梅沉默片刻。
这男人太奇怪了——恐怖的记忆力,野性与理智并存的气质,“硬盘”的比喻。理性警告她远离异常变量,但求知欲在尖叫。
“咖啡不必。”她拉开对面椅子坐下,取出笔和草稿纸,“既然你确实在学习,我刚才的指责也有失偏颇。作为补偿,我可以解答疑惑。但只有半小时。”
“足够了。”
接下来的半小时,角落成了奇异课堂。
苏瑾的问题从经典力学开始,随着梅的解答呈指数级深入。
“量子能流动不是单纯辐射,而是遵循高维度纠缠态?”
“正确。
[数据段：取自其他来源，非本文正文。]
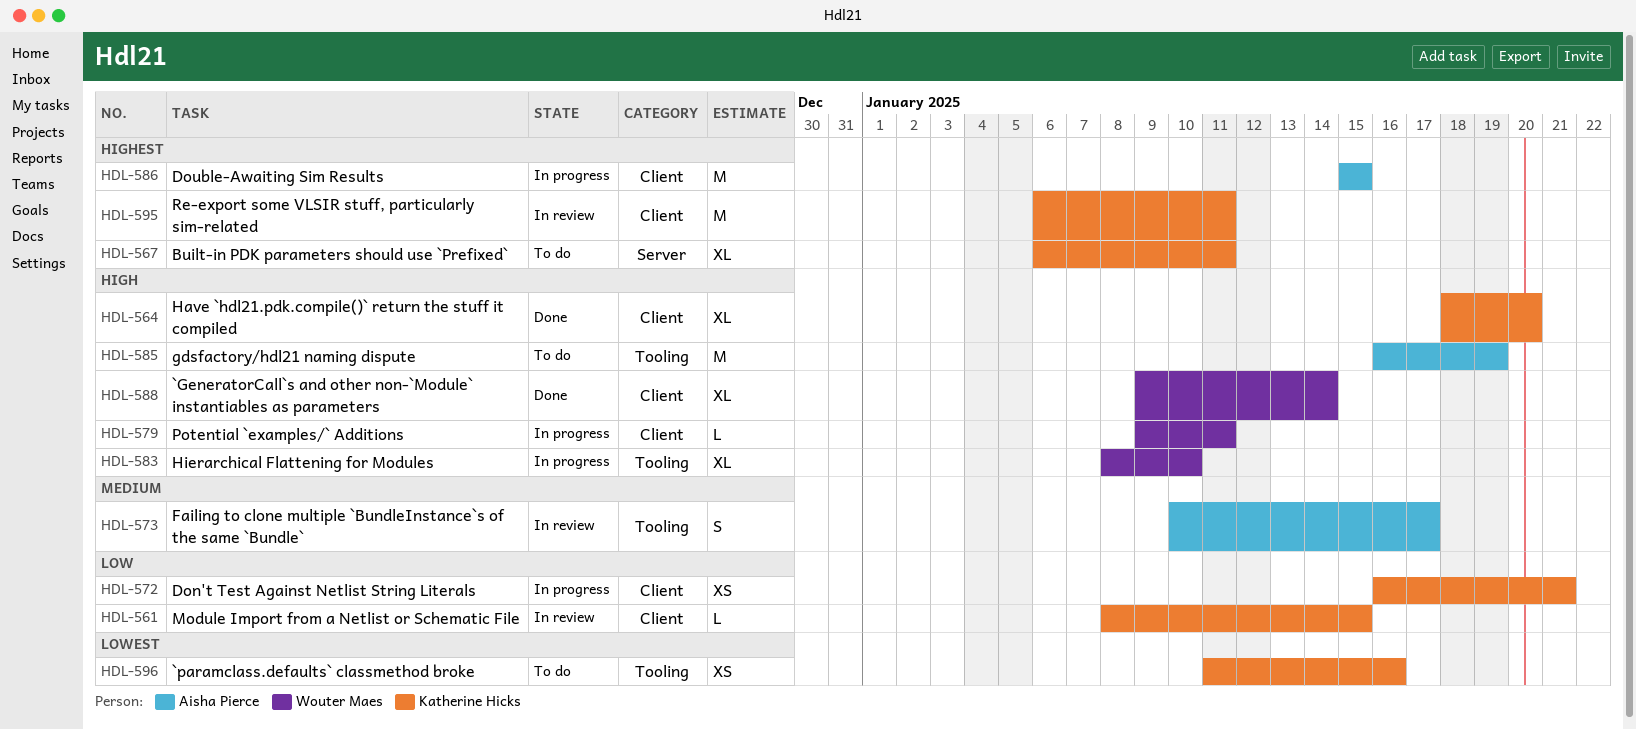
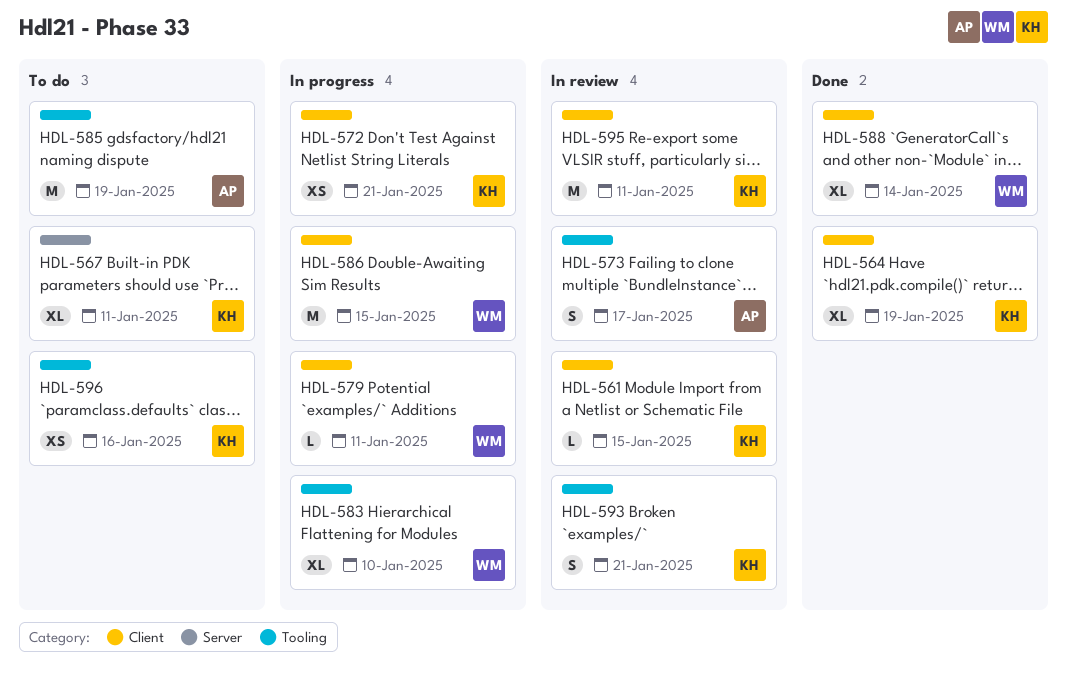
HDL-564, due: Jan 20 -> Jan 19
HDL-586, owner: Aisha Pierce -> Wouter Maes
HDL-593: none -> present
”梅在纸上画出函数模型,“可理解为高维‘水流’,在三维空间投影表现为能量侵蚀。若计算出频率,理论上能通过反向干涉中和。”
“就像声波降噪原理?”
“类似。”
梅的眼神变了。
从礼貌解答到震惊,最后染上一丝难以抑制的兴奋。这男人的理解速度快得不似人类——晦涩概念只需稍加点拨,他就能举一反三甚至提出新假设。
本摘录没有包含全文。